Força e realização
Minha mãe, aos 50 anos, sozinha num consultório médico, no dia vinte e quatro de julho de 2011, tomou conhecimento de diagnóstico de câncer no seio. No segundo dia chamou a família – meu pai, eu e minha irmã – e abriu o seu coração. Aparentemente forte, com olhos secos, fixou o olhar em cada um de nós e iniciou o diálogo falando:
Sabemos que o nosso dia chegará e, pelo visto, o meu será abreviado. Normal, assim como já aconteceu com inúmeras pessoas que conhecemos. Passei a noite sem dormir pensando em cada palavra que falaria hoje mas, agora, bem mais calma, penso que não será necessário escolher palavras para falar o que penso sobre a morte. Não! Prefiro falar em partida. A partida faz parte do caminho e eu não sei quanto tempo ainda terei “deste” caminho ao lado de vocês.
Prometí à mim mesma que lutarei com todas as forças para fazer o tratamento da melhor forma e viver intensamente os meses que me restam, ou serão anos?
A notícia me pegou de surpresa mas, por outro lado, brotou em mim um turbilhão de sentimentos que estavam escondidos. Eu os desconhecia.
Sei que sempre pedí muito a vocês, mas hoje pedirei mais ainda porque a vida constantemente “pede muita coisa”.

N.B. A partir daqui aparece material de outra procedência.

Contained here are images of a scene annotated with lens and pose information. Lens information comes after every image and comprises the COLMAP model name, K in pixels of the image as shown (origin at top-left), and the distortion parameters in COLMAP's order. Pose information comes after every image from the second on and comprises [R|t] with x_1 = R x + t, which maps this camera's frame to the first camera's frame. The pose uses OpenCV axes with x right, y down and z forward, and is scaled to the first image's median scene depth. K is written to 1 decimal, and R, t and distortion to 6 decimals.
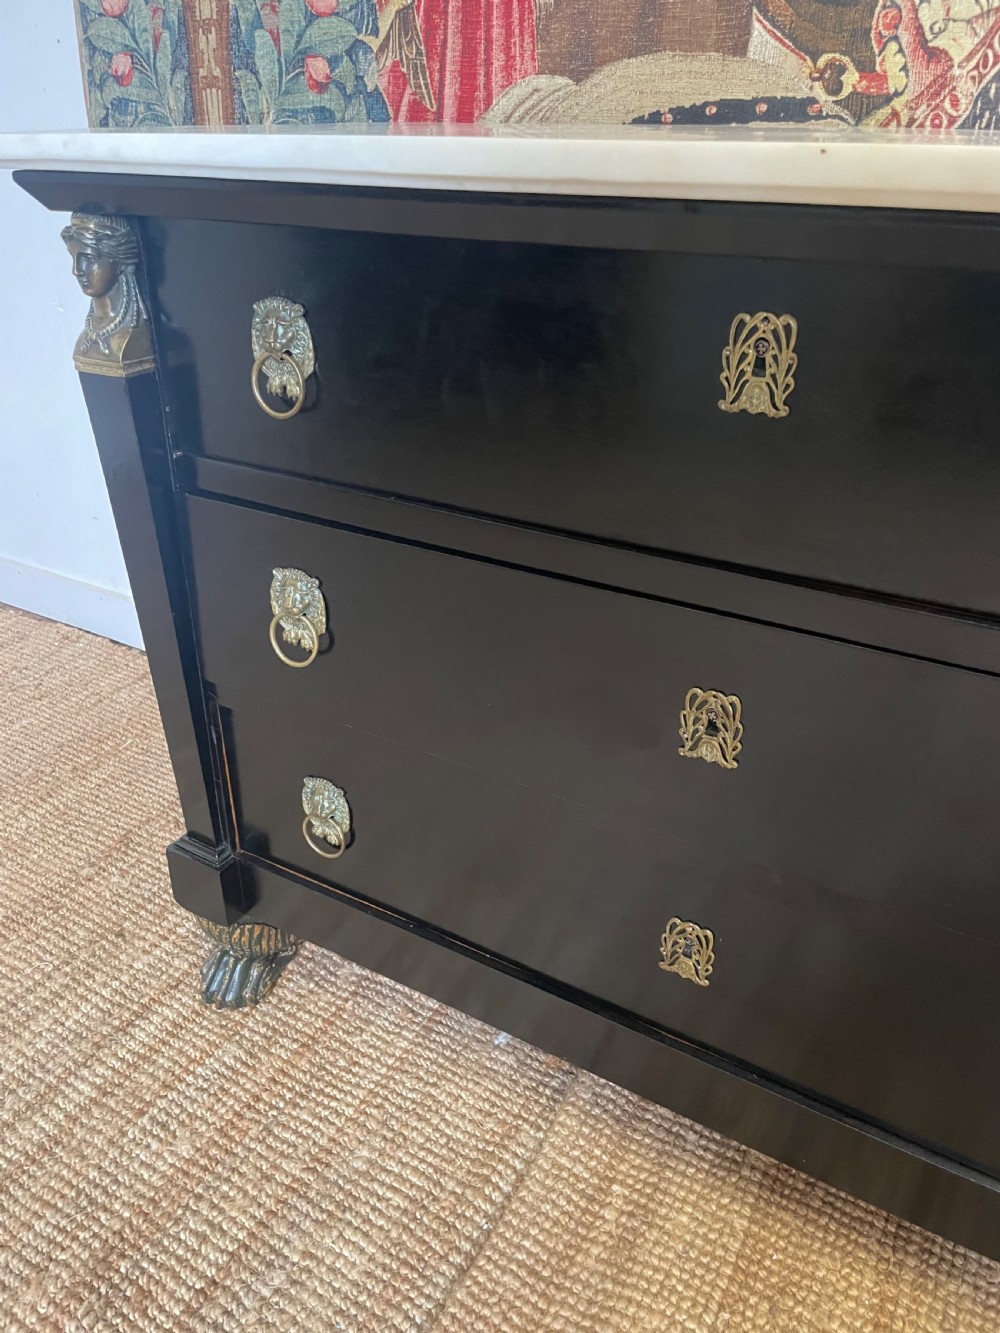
lens RADIAL K [[1005.7, 0, 509.1], [0, 1005.7, 682.3], [0, 0, 1]] dist [0.090851, -0.130344]
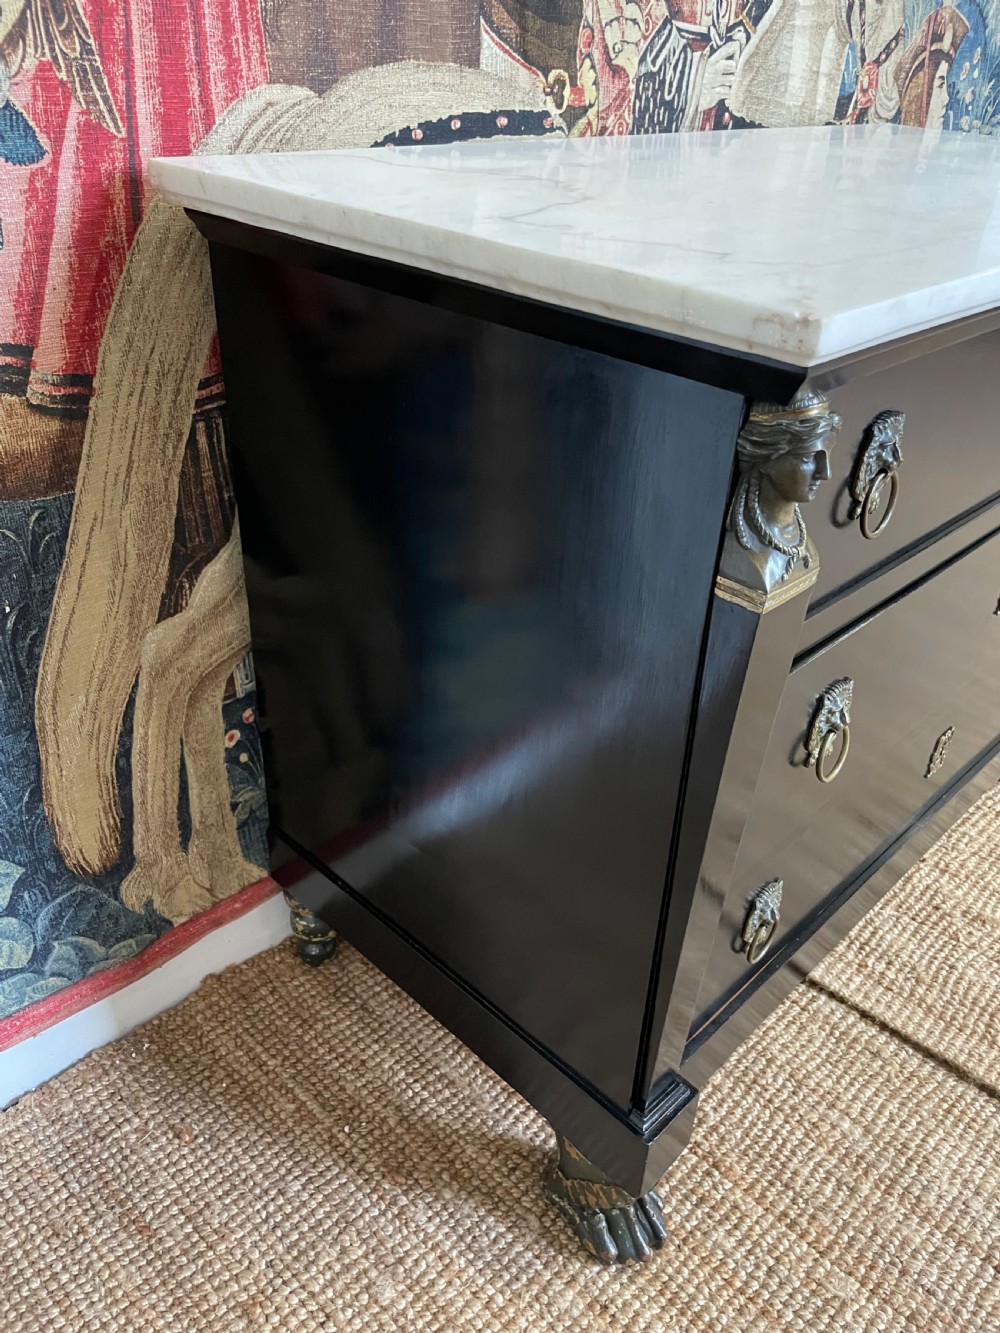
lens RADIAL K [[1004.7, 0, 491.9], [0, 1004.7, 678.9], [0, 0, 1]] dist [0.082646, -0.119192]
pose [[0.250647, -0.518713, 0.817382, -0.804766], [0.433591, 0.815062, 0.384282, -0.470553], [-0.865549, 0.258090, 0.429202, 0.670641]]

Espero que me apoiem sem pena, que continuem suas vidas normalmente como se o meu amanhã nunca fosse chegar, que busquem entender todas as minhas falhas e que, a medida que os dias forem passando, tentem pensar que cada um é responsável por suas escolhas e eu sou somente uma mulher-mãe que até hoje tentei apoiá-los, sem qualquer poder de mudar coisa alguma no curso das suas vidas.
Espero que continuemos vivendo com paz e equilíbrio, com energia e bom humor, para que a minha partida seja leve. É o que quero.

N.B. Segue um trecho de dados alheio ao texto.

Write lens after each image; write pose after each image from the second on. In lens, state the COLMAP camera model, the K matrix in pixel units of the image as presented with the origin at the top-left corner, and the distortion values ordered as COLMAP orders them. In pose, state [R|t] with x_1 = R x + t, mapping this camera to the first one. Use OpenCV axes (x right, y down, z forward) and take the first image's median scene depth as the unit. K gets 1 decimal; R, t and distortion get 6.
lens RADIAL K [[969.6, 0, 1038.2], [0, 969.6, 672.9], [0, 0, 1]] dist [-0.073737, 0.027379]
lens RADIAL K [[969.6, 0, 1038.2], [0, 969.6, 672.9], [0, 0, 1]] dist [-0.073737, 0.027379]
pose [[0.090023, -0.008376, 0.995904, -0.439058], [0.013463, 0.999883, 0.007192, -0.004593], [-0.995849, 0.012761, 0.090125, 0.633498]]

Tudo o que até hoje me pouparam, por favor não o façam mais. À medida das minhas possibilidades, tentarei viver cada dia como se fosse um mês e farei (já sei o que pensaram) muitas ambrosias, bolo de cenoura com chocolate e sorvete de morango.
Pensem que o menos é sempre mais e que vivemos até aquí, mesmo humildemente, uma vida rica em trocas e bons sentimentos.

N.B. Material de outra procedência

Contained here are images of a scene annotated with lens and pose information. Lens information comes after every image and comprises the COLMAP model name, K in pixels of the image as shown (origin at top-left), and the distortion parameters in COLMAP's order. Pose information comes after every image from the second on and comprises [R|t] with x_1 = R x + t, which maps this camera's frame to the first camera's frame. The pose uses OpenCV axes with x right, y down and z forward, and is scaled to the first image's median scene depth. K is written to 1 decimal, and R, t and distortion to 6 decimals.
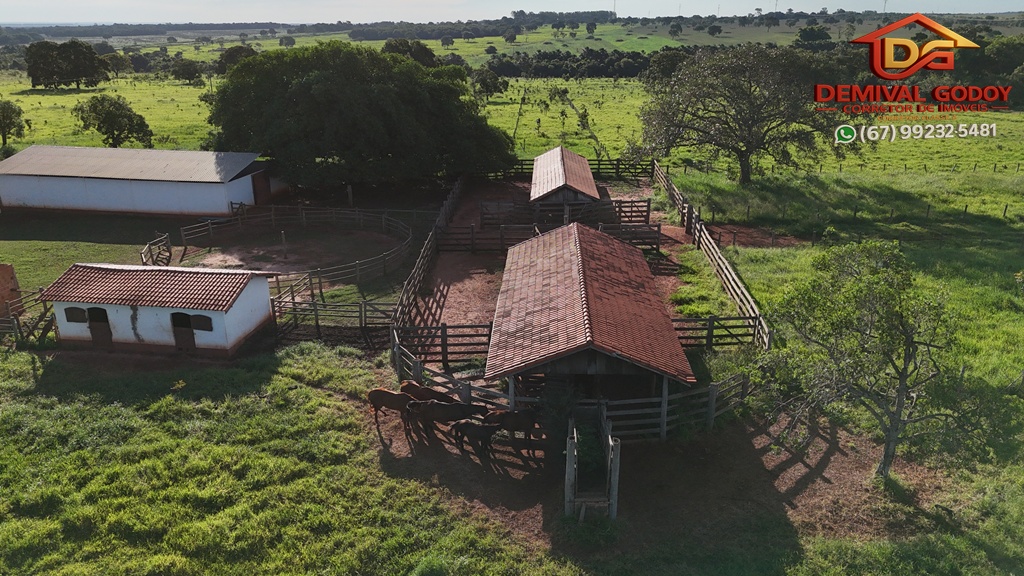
lens RADIAL K [[766.9, 0, 512.0], [0, 766.9, 288.0], [0, 0, 1]] dist [0.037498, -0.013771]
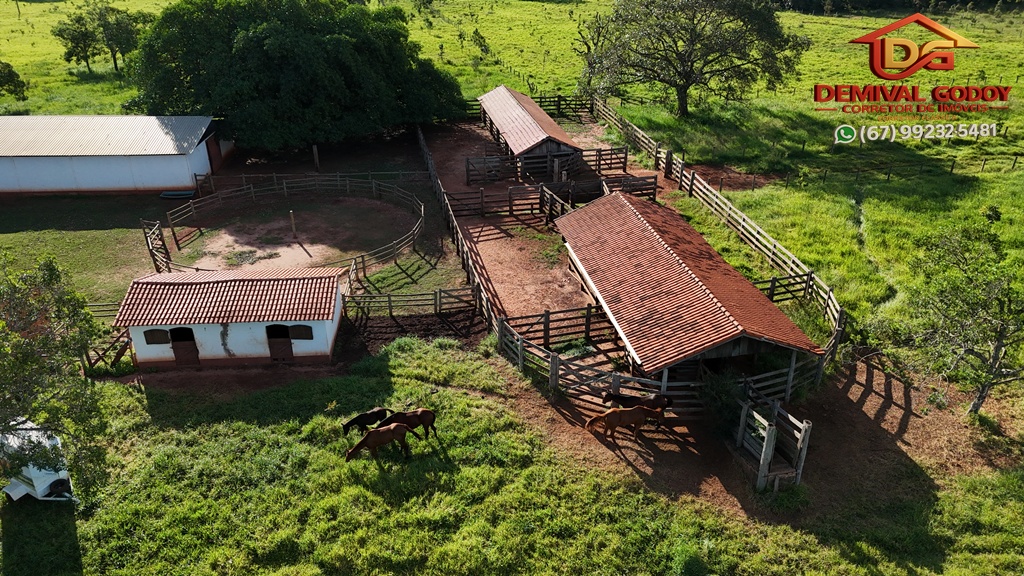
lens RADIAL K [[766.9, 0, 512.0], [0, 766.9, 288.0], [0, 0, 1]] dist [0.037498, -0.013771]
pose [[0.974611, -0.100671, 0.199998, -0.325284], [0.074633, 0.988204, 0.133729, -0.121752], [-0.211102, -0.115407, 0.970627, -0.011264]]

E agora, por favor, deixem-me e corram para os seus trabalhos. A vida segue o seu curso e não mais falaremos nisto. Prometam?
E assim aconteceu. No período de um ano meu pai ganhou, no trabalho, uma promoção por mérito, eu finalizei meu TCC e minha irmã, finalmente, realizou o seu maior sonho, apresentar-se no Theatro Municipal dançando balê no dia vinte e oito de julho de 2013. Na plateia, na primeira fila, minha mãe atenta, serena, se destacava com um lindo lenço violeta adornando a sua cabeça e um largo sorriso, dois dias antes de partir. O seu brilho, o maior de todos, ficou guardado alí, realizado, transportado em nossas lembranças para sempre.